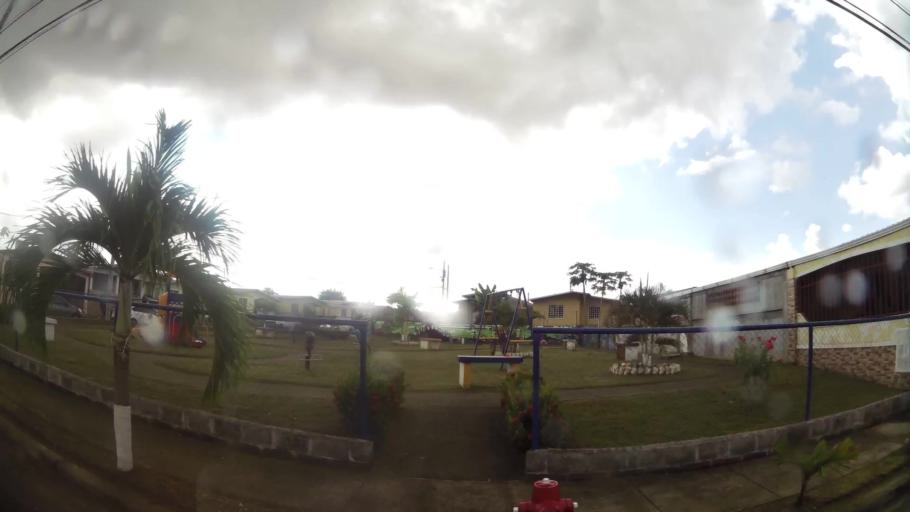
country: PA
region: Panama
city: Nuevo Arraijan
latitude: 8.9414
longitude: -79.7387
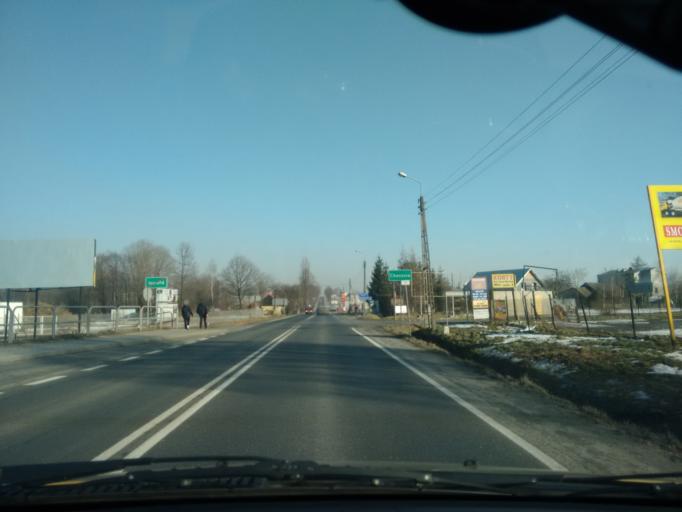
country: PL
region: Lesser Poland Voivodeship
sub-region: Powiat wadowicki
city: Chocznia
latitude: 49.8686
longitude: 19.4238
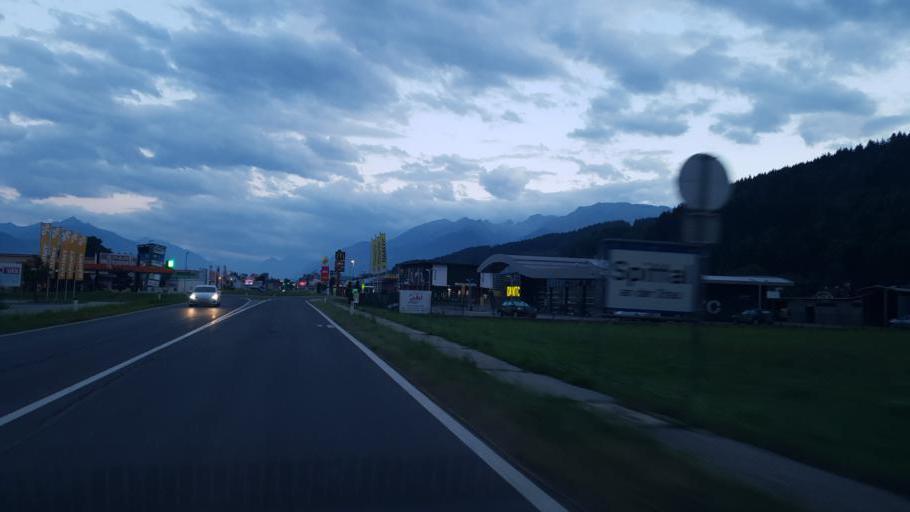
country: AT
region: Carinthia
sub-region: Politischer Bezirk Spittal an der Drau
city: Spittal an der Drau
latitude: 46.7859
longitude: 13.5245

----

What to do ▸
Swap every "city" in the listing for "locality" and write the listing out again with nothing else changed. Omit the pictures.

Result below ▸
country: PA
region: Panama
locality: Nuevo Arraijan
latitude: 8.9414
longitude: -79.7387
country: PL
region: Lesser Poland Voivodeship
sub-region: Powiat wadowicki
locality: Chocznia
latitude: 49.8686
longitude: 19.4238
country: AT
region: Carinthia
sub-region: Politischer Bezirk Spittal an der Drau
locality: Spittal an der Drau
latitude: 46.7859
longitude: 13.5245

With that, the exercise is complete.